▶ WHAT YOU ARE ASKED TO DO
Format the stretch of records from the line that contains "locality: North Manchuria, Hailar, Barga, in" through the line that contains "genus: Acalypha" as a JSON list of strings, one string per line, with any blank lines left out.

▶ DATA SUPPLIED

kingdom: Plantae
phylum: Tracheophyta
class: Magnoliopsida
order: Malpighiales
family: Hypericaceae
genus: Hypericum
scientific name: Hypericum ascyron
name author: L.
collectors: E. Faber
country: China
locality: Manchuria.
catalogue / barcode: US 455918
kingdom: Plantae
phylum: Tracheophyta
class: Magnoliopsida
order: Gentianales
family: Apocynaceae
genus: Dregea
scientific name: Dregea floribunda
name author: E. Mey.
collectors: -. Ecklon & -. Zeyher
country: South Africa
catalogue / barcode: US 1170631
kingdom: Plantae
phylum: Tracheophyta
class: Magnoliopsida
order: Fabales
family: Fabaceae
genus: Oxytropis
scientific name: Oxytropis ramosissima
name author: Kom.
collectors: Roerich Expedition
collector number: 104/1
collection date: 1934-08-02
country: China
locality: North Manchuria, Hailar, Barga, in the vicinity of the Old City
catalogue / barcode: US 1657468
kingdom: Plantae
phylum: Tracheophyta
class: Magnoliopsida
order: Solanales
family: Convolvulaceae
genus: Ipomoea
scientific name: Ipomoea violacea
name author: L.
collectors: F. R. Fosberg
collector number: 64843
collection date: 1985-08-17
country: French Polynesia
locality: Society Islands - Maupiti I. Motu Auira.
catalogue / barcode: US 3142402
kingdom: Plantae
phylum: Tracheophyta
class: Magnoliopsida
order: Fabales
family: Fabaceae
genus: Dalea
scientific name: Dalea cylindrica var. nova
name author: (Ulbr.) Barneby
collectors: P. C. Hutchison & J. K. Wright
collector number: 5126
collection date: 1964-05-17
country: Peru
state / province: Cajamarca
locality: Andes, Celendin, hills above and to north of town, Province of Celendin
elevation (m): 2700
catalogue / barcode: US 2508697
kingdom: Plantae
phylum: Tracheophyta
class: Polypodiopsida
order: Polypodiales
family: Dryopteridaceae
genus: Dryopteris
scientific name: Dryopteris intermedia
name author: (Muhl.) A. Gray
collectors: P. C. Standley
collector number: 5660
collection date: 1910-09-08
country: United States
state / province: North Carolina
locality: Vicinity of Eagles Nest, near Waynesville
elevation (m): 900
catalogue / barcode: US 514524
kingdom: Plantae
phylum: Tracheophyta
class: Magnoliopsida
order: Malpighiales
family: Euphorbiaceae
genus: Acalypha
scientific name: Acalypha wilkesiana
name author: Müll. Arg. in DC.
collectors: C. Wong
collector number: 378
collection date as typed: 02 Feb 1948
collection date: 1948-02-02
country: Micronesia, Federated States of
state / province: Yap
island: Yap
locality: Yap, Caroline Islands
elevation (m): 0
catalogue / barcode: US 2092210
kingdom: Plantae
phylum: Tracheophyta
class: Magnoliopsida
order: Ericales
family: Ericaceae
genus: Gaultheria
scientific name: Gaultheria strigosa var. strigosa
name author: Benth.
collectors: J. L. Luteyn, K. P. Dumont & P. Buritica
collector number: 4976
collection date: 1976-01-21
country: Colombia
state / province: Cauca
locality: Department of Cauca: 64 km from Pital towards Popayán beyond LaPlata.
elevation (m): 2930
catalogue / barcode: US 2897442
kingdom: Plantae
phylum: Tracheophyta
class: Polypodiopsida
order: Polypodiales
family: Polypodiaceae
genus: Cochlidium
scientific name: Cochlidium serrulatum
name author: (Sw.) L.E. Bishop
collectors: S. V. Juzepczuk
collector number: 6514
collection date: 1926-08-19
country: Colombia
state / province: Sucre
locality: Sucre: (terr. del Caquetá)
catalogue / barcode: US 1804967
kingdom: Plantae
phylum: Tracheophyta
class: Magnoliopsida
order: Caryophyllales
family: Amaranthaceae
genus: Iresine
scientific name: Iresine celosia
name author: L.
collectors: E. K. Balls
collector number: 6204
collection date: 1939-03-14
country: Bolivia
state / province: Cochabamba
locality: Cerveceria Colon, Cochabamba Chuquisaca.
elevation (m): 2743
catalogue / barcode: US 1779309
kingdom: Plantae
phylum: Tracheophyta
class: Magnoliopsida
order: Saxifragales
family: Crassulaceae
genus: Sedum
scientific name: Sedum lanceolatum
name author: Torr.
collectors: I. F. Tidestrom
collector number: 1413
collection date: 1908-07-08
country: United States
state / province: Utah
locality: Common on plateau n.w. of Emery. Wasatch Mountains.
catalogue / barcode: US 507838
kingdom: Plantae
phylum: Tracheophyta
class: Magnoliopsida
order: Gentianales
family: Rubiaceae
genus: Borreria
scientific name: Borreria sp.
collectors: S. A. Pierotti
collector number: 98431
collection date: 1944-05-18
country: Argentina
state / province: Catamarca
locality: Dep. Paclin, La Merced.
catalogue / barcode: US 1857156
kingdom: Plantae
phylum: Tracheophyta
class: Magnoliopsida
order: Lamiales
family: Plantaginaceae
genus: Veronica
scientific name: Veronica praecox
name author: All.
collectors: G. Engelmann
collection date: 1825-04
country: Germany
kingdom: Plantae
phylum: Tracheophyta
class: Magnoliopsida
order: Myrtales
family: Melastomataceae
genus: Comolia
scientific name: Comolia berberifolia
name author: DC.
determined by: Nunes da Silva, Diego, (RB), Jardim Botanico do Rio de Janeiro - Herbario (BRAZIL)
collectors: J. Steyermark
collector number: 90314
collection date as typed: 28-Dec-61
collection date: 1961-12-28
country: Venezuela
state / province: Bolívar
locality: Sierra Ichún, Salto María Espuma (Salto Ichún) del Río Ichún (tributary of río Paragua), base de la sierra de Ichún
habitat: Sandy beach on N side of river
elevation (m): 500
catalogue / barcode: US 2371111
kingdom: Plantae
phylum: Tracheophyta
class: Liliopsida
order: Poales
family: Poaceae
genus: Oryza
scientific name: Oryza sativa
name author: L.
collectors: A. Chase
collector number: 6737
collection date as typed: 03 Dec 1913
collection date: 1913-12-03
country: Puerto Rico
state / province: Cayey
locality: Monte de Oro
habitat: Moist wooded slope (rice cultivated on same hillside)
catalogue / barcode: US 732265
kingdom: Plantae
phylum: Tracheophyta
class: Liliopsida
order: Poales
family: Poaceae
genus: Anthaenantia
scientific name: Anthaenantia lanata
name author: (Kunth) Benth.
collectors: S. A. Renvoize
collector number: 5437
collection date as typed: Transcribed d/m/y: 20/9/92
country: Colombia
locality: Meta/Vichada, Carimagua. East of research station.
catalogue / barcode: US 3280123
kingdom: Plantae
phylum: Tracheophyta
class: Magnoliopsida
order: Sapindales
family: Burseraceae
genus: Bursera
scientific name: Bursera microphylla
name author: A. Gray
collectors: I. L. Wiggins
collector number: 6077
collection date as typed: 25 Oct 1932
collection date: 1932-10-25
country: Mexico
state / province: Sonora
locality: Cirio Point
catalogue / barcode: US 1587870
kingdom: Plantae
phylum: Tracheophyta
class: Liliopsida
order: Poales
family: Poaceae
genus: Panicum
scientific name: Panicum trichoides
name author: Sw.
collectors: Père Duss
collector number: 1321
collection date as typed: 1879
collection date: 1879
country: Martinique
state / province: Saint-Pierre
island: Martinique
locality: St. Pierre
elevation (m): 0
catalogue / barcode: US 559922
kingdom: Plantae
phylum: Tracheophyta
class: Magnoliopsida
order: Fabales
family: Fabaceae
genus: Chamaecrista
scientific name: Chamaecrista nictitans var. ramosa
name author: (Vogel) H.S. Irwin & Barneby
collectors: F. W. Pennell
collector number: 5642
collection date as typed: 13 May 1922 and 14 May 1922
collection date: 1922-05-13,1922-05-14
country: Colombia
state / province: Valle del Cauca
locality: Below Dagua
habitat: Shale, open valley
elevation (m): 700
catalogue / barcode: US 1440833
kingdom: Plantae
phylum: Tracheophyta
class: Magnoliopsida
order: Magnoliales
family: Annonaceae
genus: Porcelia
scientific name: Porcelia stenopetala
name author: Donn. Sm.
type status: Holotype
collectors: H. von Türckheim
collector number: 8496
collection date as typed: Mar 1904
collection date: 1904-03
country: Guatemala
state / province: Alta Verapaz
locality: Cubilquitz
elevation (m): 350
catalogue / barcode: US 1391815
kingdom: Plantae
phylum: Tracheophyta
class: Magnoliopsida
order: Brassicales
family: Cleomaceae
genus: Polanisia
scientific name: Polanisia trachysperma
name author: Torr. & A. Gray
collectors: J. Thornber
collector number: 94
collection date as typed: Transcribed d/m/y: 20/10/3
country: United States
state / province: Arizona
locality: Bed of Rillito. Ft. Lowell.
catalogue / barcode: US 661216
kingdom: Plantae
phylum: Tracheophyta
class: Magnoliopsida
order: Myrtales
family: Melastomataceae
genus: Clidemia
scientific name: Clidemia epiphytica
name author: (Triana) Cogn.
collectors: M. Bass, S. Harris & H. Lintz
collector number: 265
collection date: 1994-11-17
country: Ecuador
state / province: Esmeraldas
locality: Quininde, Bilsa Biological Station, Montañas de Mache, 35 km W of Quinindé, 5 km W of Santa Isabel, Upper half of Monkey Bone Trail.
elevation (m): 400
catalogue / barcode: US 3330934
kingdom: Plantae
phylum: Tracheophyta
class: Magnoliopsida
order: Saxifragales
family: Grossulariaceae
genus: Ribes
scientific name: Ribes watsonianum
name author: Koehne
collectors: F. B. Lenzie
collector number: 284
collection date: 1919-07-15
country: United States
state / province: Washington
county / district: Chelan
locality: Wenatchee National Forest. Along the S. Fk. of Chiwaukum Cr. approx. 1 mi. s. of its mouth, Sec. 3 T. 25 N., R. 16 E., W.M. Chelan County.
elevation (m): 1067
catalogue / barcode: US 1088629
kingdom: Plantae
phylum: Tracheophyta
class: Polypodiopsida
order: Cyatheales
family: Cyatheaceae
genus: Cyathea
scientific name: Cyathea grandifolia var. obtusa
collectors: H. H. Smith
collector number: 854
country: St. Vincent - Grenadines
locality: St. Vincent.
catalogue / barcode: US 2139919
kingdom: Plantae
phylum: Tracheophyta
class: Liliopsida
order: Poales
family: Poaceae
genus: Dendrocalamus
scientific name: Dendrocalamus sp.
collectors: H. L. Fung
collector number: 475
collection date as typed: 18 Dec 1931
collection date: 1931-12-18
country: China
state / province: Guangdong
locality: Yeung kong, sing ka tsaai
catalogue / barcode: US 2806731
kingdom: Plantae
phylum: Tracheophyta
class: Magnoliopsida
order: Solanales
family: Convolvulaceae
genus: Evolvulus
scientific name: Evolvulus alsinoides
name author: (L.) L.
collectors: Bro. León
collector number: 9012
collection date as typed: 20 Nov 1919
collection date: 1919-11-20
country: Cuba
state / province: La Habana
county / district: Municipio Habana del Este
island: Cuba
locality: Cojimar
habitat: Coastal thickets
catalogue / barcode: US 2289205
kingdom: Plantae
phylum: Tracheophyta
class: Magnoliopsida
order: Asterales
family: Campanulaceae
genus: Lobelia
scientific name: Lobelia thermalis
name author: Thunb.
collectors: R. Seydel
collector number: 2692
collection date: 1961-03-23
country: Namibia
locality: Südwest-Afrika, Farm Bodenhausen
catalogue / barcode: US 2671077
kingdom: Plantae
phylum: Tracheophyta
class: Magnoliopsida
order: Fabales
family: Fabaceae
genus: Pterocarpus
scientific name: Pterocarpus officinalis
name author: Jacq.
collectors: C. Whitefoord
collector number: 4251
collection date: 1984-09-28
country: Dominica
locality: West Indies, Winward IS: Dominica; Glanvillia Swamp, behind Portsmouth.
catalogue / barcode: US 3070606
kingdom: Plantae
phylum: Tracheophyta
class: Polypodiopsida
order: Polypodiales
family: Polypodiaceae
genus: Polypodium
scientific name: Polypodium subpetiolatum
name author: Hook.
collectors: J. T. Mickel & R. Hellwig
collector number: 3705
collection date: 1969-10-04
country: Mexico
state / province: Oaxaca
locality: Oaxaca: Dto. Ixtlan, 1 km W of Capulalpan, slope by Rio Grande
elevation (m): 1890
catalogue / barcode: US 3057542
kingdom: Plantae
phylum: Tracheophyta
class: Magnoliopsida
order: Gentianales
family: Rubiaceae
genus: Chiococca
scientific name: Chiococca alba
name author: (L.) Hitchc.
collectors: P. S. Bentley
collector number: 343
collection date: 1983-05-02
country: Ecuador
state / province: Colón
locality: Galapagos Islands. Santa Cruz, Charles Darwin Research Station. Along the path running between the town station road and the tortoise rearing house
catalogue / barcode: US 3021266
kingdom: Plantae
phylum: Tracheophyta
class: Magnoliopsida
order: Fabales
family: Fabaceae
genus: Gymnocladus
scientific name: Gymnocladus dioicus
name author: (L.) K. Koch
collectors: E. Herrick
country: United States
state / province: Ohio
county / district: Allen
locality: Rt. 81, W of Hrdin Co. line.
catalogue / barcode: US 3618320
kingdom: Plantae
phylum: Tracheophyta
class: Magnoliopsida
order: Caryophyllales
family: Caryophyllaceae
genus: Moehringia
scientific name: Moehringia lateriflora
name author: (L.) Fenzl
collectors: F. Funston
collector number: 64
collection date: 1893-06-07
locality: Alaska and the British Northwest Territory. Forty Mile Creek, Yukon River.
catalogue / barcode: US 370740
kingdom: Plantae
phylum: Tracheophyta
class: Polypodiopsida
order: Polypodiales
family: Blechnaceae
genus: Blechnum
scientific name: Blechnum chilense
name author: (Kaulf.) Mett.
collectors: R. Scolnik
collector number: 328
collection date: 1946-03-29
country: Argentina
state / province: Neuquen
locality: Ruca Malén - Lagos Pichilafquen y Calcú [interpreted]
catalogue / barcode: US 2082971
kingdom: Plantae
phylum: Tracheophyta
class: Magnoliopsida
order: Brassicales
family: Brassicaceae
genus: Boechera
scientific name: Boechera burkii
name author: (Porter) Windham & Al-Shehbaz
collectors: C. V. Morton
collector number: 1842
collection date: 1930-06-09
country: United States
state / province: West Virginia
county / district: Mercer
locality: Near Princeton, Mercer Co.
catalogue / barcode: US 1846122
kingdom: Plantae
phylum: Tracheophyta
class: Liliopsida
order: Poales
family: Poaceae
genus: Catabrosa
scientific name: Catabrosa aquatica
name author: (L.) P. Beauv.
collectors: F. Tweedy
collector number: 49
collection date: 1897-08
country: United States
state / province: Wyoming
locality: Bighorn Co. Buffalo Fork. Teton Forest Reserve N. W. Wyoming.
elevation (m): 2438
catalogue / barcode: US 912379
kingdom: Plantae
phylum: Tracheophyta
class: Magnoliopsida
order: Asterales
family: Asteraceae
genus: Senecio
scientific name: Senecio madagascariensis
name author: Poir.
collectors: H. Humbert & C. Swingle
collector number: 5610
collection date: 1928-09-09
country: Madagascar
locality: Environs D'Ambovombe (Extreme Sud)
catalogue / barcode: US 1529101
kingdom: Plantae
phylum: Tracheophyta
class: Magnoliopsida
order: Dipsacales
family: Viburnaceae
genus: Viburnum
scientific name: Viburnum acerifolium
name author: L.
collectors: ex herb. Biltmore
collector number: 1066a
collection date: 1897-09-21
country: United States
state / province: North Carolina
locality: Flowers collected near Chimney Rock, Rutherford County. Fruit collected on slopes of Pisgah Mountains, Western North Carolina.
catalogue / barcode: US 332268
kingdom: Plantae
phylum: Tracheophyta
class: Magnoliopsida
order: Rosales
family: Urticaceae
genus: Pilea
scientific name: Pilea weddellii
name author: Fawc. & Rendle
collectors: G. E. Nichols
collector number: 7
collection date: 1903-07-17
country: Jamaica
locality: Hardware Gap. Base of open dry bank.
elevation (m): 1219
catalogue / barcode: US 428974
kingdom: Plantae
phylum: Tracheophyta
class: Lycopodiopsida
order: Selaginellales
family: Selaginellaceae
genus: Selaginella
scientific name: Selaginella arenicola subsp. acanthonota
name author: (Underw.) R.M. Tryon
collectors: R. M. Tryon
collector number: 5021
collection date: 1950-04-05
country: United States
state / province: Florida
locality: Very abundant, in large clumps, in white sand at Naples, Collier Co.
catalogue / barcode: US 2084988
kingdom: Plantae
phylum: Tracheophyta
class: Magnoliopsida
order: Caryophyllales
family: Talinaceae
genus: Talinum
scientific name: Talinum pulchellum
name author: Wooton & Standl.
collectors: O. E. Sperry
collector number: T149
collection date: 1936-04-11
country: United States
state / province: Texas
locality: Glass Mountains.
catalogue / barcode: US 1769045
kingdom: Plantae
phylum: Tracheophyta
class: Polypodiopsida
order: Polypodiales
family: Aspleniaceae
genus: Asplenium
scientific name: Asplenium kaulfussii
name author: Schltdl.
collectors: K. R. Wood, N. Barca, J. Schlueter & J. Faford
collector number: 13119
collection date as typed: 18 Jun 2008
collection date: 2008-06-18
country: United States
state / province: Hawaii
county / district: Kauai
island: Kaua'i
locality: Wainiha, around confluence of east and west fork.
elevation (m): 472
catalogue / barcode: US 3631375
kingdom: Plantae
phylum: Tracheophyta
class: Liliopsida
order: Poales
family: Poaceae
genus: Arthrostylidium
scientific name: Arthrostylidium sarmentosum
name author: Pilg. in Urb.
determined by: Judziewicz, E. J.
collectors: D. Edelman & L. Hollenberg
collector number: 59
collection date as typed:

▶ RESULT
[
  "locality: North Manchuria, Hailar, Barga, in the vicinity of the Old City",
  "catalogue / barcode: US 1657468",
  "kingdom: Plantae",
  "phylum: Tracheophyta",
  "class: Magnoliopsida",
  "order: Solanales",
  "family: Convolvulaceae",
  "genus: Ipomoea",
  "scientific name: Ipomoea violacea",
  "name author: L.",
  "collectors: F. R. Fosberg",
  "collector number: 64843",
  "collection date: 1985-08-17",
  "country: French Polynesia",
  "locality: Society Islands - Maupiti I. Motu Auira.",
  "catalogue / barcode: US 3142402",
  "kingdom: Plantae",
  "phylum: Tracheophyta",
  "class: Magnoliopsida",
  "order: Fabales",
  "family: Fabaceae",
  "genus: Dalea",
  "scientific name: Dalea cylindrica var. nova",
  "name author: (Ulbr.) Barneby",
  "collectors: P. C. Hutchison & J. K. Wright",
  "collector number: 5126",
  "collection date: 1964-05-17",
  "country: Peru",
  "state / province: Cajamarca",
  "locality: Andes, Celendin, hills above and to north of town, Province of Celendin",
  "elevation (m): 2700",
  "catalogue / barcode: US 2508697",
  "kingdom: Plantae",
  "phylum: Tracheophyta",
  "class: Polypodiopsida",
  "order: Polypodiales",
  "family: Dryopteridaceae",
  "genus: Dryopteris",
  "scientific name: Dryopteris intermedia",
  "name author: (Muhl.) A. Gray",
  "collectors: P. C. Standley",
  "collector number: 5660",
  "collection date: 1910-09-08",
  "country: United States",
  "state / province: North Carolina",
  "locality: Vicinity of Eagles Nest, near Waynesville",
  "elevation (m): 900",
  "catalogue / barcode: US 514524",
  "kingdom: Plantae",
  "phylum: Tracheophyta",
  "class: Magnoliopsida",
  "order: Malpighiales",
  "family: Euphorbiaceae",
  "genus: Acalypha"
]